Advising and the path to graduation
You build a four-year plan from the start, and advisers help you stay on track to graduate on time. Scaffolded advising allows you to take on responsibility for your path as you move into your major and work with your major adviser. Advising starts with UNIV 101, and the professor of your UNIV 101 course becomes your go-to adviser. The Office of First and Second Year Advising (FSYA) offers two-tier advising: one-on-one 30-minute sessions for in-depth planning and Express Advising for quick questions. For students with an eye toward graduate school, Loyola’s Accelerated Master’s Pathways program allows you to apply during your junior year to earn both a bachelor’s and a master’s in a compressed timeframe — with a 25 percent tuition discount through the Returning Rambler Scholarship for eligible programs.
Getting in
To get into Loyola University Chicago, submit your official high school transcript and one teacher or counselor recommendation. Optional: essay, résumé (or activities on Common App), test scores (LUC superscores). Apply by December 1 for priority consideration. Loyola starts reading applications at the end of October and responds on a rolling basis. The cost of attendance is $77,000 for 2025–2026 and they admit about 82 percent of applicants. Women make up about 69 percent of undergraduates, a slightly higher percentage than at most liberal arts schools.

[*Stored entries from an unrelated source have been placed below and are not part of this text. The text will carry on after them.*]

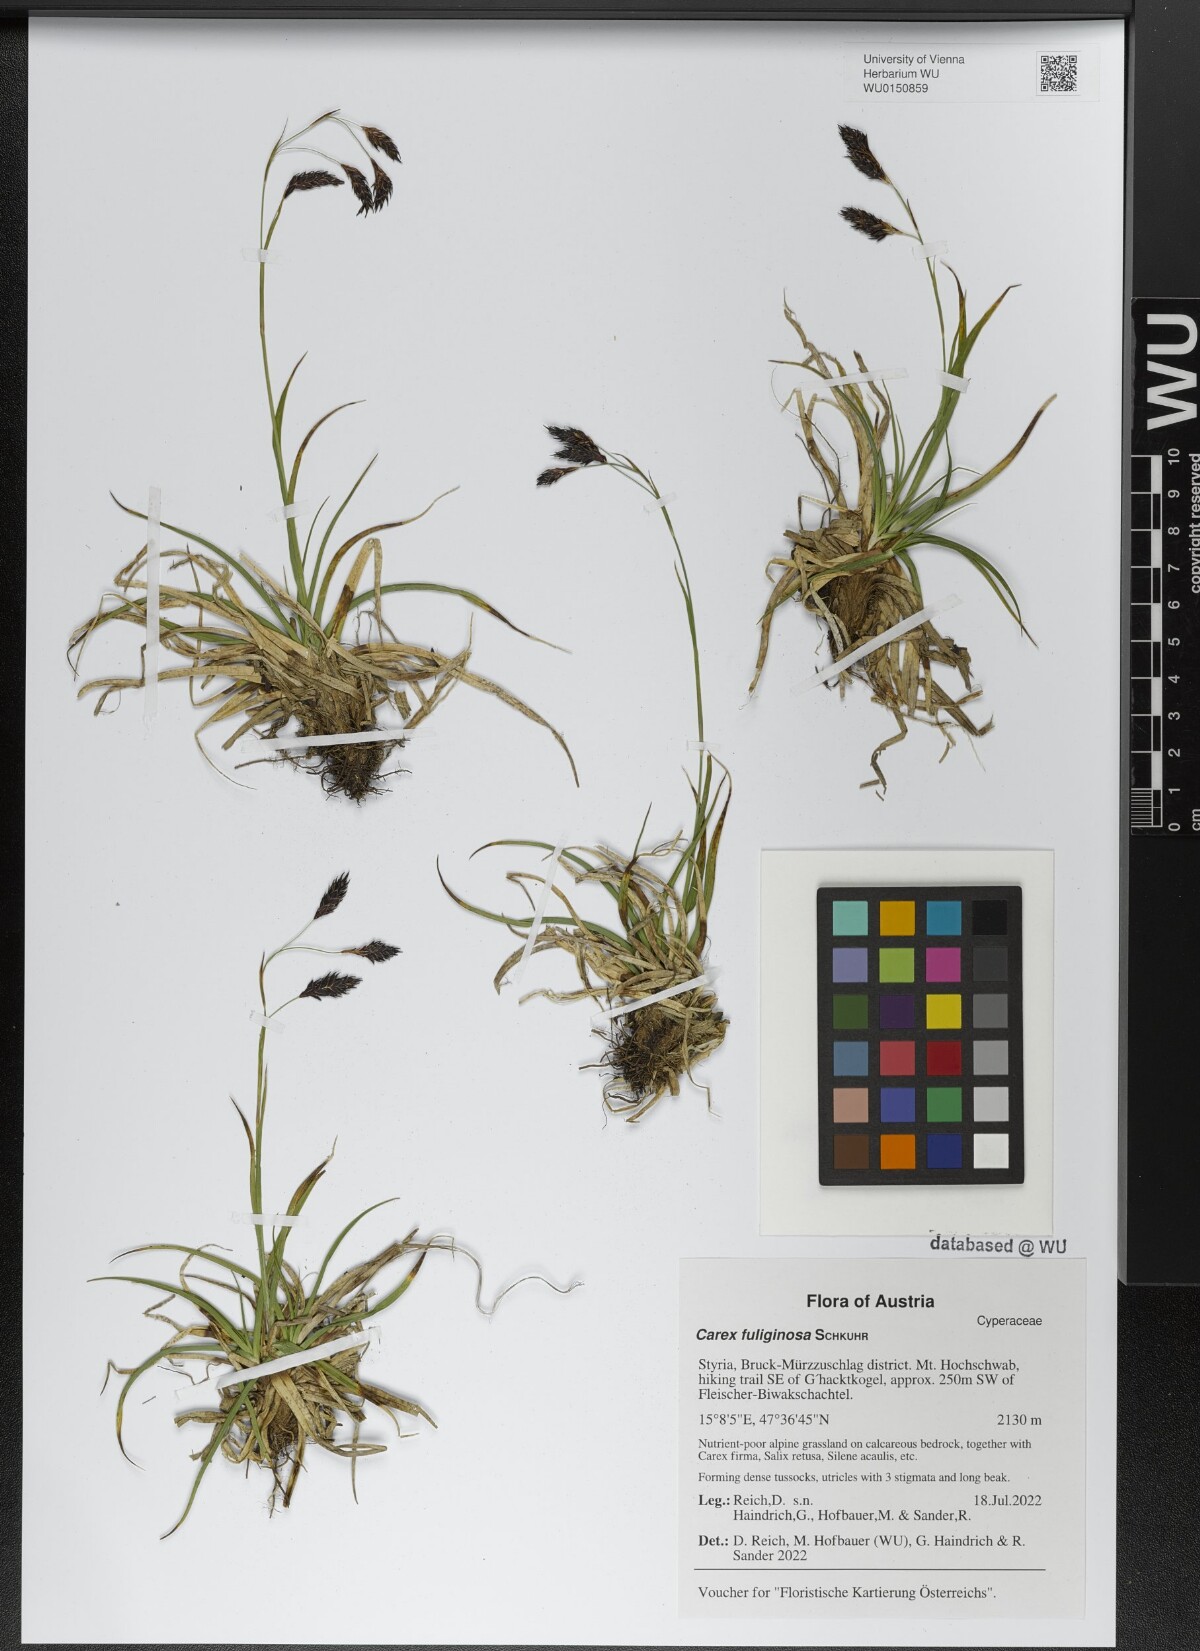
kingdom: Plantae
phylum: Tracheophyta
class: Liliopsida
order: Poales
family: Cyperaceae
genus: Carex
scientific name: Carex fuliginosa
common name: Few-flowered sedge
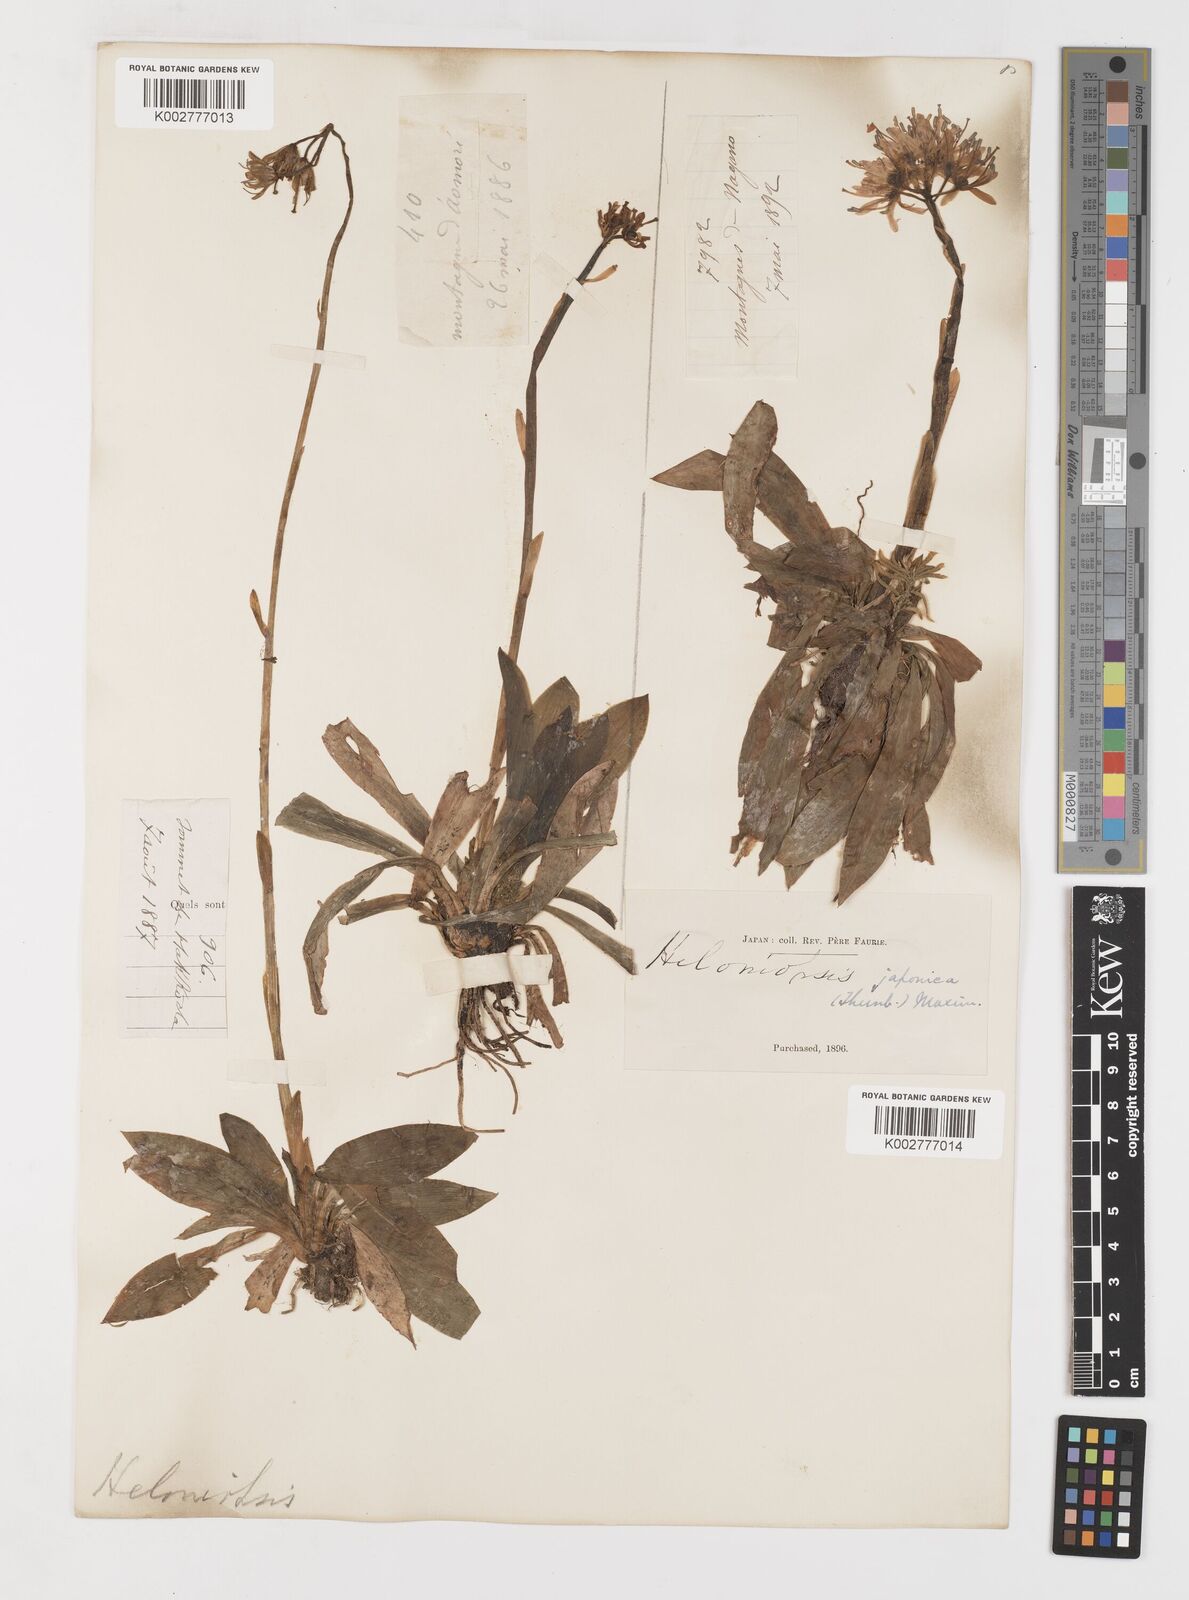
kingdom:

Early Assurance Program to medical school
Loyola University Chicago and Loyola’s Stritch School of Medicine (SSOM) sponsor the Early Assurance Program (EAP), which allows Loyola’s undergraduate students to be considered early for admission to SSOM. Students typically apply to medical school at the end of their junior or senior year, but EAP students apply during the fall of their junior year and may receive conditional acceptance to Stritch that same year. Each year, up to ten students are conditionally accepted into the first-year class at SSOM.
Who would thrive at Loyola University Chicago?
If you want to be part of a school that cares about the environment and is doing something about it, if you want to be educated broadly in ways of knowing, if you learn best by doing and want to do it in Chicago, and if you believe that education should make you more useful to the world, then Loyola University Chicago could be for you.